Barrett's esophagus is a pre-cancerous condition that affects the lining of the esophagus, the swallowing tube that carries foods and liquids from the mouth to the stomach.
Barrett's esophagus is a complication of chronic gastroesophageal reflux disease (GERD), a disorder in which stomach acid and enzymes cause injury to the esophageal lining and create symptoms such as heartburn, regurgitation and chest pain. In some GERD patients, esophagus cells transform into intestinal tissue in a process called "intestinal metaplasia" or Barrett's esophagus.
There are three "grades," or types of Barrett's esophagus:
- Intestinal metaplasia (IM) without dysplasia
- IM with low-grade dysplasia
- IM with high-grade dysplasia
"Dysplasia" refers to abnormalities of a tissue that make it more cancer-like. While the presence of dysplasia may raise the risk of cancer, it is not considered cancer.
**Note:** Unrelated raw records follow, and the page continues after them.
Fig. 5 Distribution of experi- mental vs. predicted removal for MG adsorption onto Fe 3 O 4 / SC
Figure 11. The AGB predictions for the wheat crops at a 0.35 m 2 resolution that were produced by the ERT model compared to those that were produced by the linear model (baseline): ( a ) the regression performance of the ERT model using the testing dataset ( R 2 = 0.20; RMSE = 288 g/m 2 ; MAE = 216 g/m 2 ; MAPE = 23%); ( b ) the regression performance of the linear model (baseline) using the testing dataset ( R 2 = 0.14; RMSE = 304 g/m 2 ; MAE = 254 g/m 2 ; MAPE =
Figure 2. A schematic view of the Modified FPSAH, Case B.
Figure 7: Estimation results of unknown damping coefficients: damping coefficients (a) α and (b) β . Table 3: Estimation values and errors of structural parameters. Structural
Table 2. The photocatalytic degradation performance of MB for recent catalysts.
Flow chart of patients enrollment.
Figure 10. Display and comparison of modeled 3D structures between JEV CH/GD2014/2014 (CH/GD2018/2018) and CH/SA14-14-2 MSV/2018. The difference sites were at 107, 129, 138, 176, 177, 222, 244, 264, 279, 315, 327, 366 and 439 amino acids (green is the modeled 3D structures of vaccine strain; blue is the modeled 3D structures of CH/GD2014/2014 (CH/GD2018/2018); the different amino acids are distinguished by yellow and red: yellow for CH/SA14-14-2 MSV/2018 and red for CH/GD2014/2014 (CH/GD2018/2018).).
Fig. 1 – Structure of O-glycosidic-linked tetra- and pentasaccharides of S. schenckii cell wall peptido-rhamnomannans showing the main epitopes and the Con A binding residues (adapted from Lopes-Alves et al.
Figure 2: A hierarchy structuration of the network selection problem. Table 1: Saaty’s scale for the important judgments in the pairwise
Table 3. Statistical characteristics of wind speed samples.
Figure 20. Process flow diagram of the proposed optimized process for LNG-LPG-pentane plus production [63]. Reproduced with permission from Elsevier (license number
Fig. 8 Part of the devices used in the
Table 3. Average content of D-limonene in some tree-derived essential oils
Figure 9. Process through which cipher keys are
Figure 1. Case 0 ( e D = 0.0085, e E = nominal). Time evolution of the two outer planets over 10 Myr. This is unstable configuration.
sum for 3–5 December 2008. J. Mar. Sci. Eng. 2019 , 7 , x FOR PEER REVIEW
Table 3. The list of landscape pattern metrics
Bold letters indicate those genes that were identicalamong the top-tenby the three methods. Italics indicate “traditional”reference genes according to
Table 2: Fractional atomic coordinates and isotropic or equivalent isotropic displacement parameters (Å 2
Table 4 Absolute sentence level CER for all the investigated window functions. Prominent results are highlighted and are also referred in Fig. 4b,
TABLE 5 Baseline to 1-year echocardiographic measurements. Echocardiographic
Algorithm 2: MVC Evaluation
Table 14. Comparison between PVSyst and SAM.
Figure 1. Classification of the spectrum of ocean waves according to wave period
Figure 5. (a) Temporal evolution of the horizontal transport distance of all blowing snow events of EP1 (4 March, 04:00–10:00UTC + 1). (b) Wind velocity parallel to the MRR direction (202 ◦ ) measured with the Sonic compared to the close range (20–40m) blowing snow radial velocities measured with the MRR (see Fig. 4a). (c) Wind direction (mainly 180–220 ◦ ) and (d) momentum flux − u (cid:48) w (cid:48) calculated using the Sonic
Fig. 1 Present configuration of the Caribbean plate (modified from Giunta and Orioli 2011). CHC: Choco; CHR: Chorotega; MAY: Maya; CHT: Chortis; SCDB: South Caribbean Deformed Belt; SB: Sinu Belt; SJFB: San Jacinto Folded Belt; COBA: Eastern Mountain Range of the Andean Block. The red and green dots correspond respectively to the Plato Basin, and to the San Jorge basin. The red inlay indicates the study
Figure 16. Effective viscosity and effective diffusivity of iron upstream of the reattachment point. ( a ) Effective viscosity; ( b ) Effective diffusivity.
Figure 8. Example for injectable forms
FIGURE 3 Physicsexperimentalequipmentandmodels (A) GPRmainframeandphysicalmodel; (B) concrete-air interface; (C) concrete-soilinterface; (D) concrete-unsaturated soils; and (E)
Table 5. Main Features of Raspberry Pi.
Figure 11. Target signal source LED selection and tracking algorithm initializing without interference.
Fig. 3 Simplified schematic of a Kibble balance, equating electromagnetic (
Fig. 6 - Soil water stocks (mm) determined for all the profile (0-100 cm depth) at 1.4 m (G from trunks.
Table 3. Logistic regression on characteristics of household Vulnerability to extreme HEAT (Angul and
Risk factors for developing Barrett's esophagus include:
- Male sex
- Caucasian ethnicity
- GERD symptoms of longer than 10 years
If you have GERD symptoms more than three times per week, consult your physician. It is estimated that 13 percent of the people who have chronic acid reflux also have Barrett's esophagus. In addition, individuals with Barrett's esophagus have a 40 to 130 times higher incidence of developing esophageal cancer than those without the condition.